**** Data under study
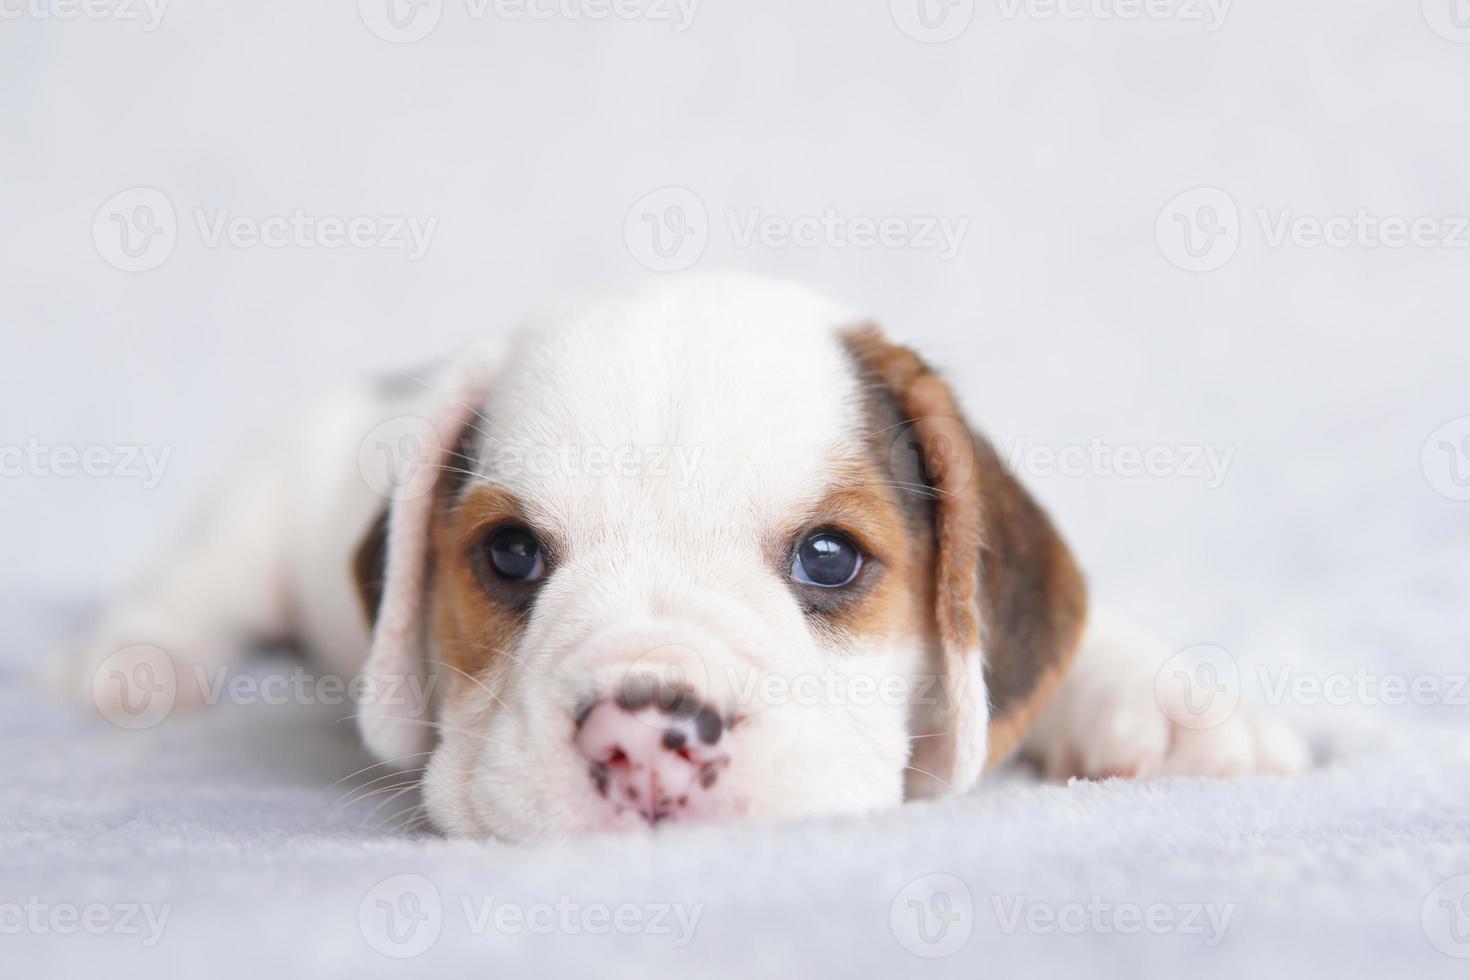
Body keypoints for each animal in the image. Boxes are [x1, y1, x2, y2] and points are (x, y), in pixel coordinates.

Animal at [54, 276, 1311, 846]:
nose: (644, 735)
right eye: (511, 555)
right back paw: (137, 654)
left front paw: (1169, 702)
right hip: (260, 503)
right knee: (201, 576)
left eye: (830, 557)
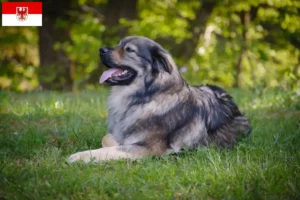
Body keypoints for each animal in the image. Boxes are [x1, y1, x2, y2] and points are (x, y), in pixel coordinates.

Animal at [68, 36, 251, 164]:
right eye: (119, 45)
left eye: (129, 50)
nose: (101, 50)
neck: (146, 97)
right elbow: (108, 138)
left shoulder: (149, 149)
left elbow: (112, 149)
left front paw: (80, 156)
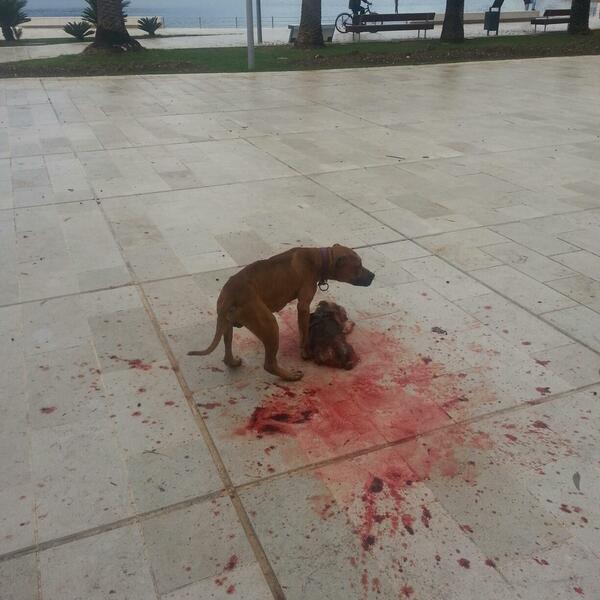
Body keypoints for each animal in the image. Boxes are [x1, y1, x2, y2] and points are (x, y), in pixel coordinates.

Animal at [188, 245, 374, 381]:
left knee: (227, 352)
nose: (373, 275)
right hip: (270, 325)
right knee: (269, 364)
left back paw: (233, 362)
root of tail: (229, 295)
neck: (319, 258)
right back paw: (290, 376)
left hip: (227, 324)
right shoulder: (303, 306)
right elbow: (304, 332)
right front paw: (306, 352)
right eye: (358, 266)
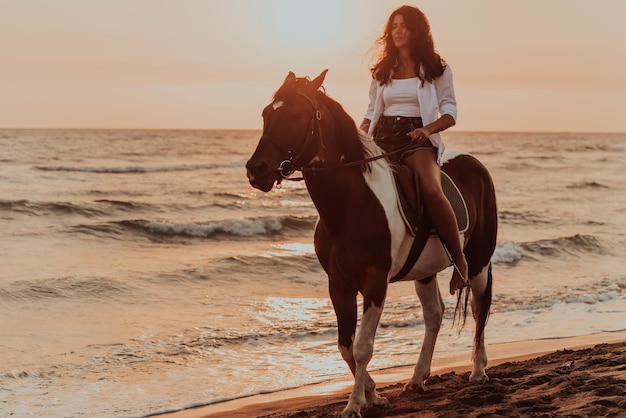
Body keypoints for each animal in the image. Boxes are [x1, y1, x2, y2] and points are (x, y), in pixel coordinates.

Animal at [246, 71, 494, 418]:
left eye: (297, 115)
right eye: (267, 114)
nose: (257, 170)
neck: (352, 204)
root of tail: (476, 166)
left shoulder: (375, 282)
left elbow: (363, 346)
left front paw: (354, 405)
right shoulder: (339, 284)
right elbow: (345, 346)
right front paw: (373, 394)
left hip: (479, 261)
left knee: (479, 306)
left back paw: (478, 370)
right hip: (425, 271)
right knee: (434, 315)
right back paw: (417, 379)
********
**** Data under study
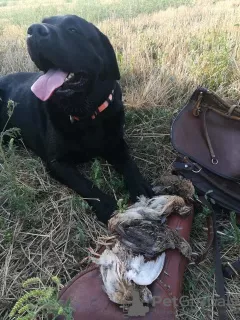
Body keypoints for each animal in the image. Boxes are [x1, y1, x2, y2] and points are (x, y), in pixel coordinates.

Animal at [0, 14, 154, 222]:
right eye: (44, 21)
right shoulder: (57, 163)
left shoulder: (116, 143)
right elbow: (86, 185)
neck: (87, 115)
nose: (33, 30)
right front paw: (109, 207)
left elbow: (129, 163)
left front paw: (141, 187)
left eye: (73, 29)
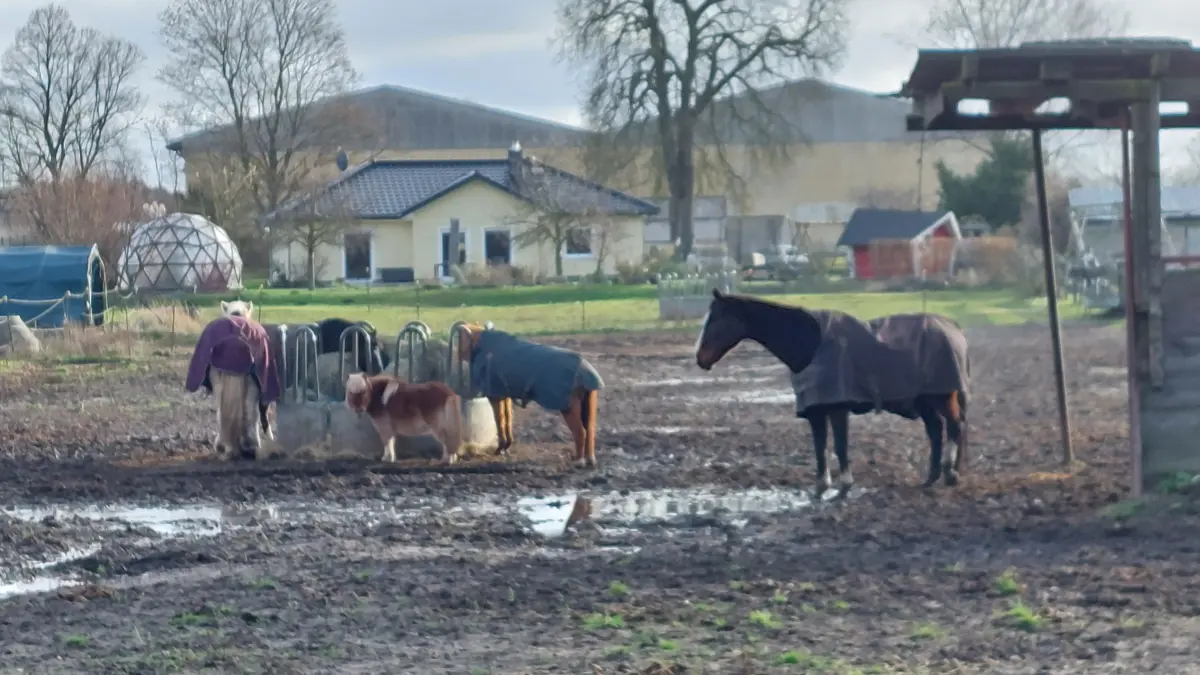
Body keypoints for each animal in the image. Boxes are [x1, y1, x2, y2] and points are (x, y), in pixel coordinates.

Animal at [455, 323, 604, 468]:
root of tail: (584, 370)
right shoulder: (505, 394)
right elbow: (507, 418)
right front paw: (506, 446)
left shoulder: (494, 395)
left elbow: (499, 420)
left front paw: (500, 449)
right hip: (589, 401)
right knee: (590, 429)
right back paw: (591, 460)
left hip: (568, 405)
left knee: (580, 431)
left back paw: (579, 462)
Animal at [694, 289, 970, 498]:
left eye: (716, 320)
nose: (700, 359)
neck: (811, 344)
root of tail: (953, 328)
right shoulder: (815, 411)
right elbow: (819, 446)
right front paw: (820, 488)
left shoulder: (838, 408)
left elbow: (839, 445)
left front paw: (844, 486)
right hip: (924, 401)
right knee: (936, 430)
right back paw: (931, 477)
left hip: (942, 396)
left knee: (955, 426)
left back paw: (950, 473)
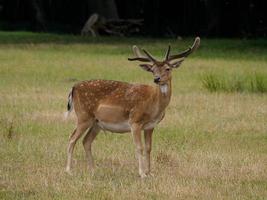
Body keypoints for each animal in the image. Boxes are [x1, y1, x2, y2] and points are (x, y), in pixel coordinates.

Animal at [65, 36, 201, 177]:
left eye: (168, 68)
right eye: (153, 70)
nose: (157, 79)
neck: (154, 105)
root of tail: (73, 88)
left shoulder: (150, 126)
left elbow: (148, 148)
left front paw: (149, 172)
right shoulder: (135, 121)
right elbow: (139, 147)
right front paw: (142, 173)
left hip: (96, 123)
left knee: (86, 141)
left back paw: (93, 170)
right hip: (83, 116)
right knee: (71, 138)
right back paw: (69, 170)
********
(Work instruction) Exact copy, no pictures. Write out the lines in the entries above, starting with the line with "neck: (87, 115)" and going on through the line with "left back paw: (950, 473)", keeping both.

(Output for this task)
neck: (87, 115)
nose: (33, 30)
right front paw: (109, 207)
left elbow: (129, 163)
left front paw: (141, 187)
left eye: (73, 29)
Body keypoints for each animal in the image. Boxes are [x1, y1, x2, y2] and points are (x, y), in pixel coordinates.

Animal at [455, 323, 604, 468]:
root of tail: (584, 370)
right shoulder: (505, 394)
right elbow: (507, 418)
right front paw: (506, 446)
left shoulder: (494, 395)
left elbow: (499, 420)
left front paw: (500, 449)
right hip: (589, 401)
right knee: (590, 429)
right back paw: (591, 460)
left hip: (568, 405)
left knee: (580, 431)
left back paw: (579, 462)
Animal at [694, 289, 970, 498]:
left eye: (716, 320)
nose: (700, 359)
neck: (811, 344)
root of tail: (953, 328)
right shoulder: (815, 411)
right elbow: (819, 446)
right front paw: (820, 488)
left shoulder: (838, 408)
left elbow: (839, 445)
left front paw: (844, 486)
right hip: (924, 401)
right knee: (936, 430)
right back paw: (931, 477)
left hip: (942, 396)
left knee: (955, 426)
left back paw: (950, 473)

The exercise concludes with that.